I ask him if there are any sacred cows for which he will abandon his self-imposed media monasticism. He mentions a rapper. “Future could eat a sandwich and they could take a picture of it and I’d click on it,” he says. “I feel good about waking up in the morning and being like, ‘I wonder what happened with Future today?’”

“I listen to music constantly,” he tells me. “But I’ve just lost my feel for moving pictures. When I was writing full-time, I’d watch like two movies a day sometimes. I would go see two movies a week and I had like eight or nine TV shows that I watched religiously. Like Fargo. I know Fargo is a brilliant show from everything that people have said about it. But when I think about TV, it’s: ‘You really should watch Fargo.’ And somehow it never happens. And movies too!” Friedman then admits to having seen the recent Entourage movie.

Much of the time, Friedman is busy watching children’s movies with his 4-year-old daughter. I ask him if he saw Inside Out. “It’s not like I’m the only person who thought it was brilliant,” he says. Then, he gets lost trying to remember a critically acclaimed film he just saw. “I’m looking at The New Yorker’s best movies of the year and I’m pretty sure I saw none of these,” he reports. “Like a year ago I would have been able to make one of these lists and now I don’t even know.

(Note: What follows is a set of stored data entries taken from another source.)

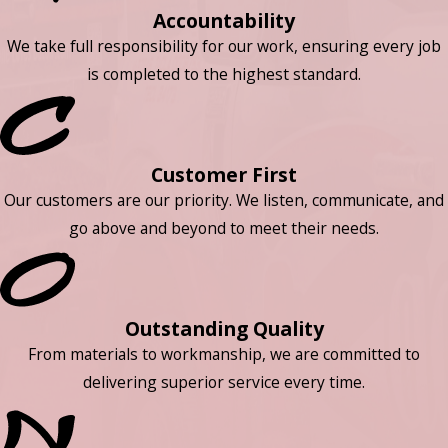
Accountability
We take full responsibility for our work, ensuring every job
is completed to the highest standard.
Customer First
Our customers are our priority. We listen, communicate, and
go above and beyond to meet their needs.
Outstanding Quality
From materials to workmanship, we are committed to
delivering superior service every time.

What have I become?”

If some of this sounds like haranguing, there’s self-reflective hand-wringing, too. “I just hope that I don’t come off as — I don’t even know,” Friedman says. He stands by his current habits as defense against the noise, but admits that something like not going to the movies as much anymore “probably has more to do with life circumstances” than conscientious objections. “I worry that reading has become a sideshow that doesn’t help you make your way through that landscape in an informed and formative way,” he concludes. Then, I wonder, if he will read this.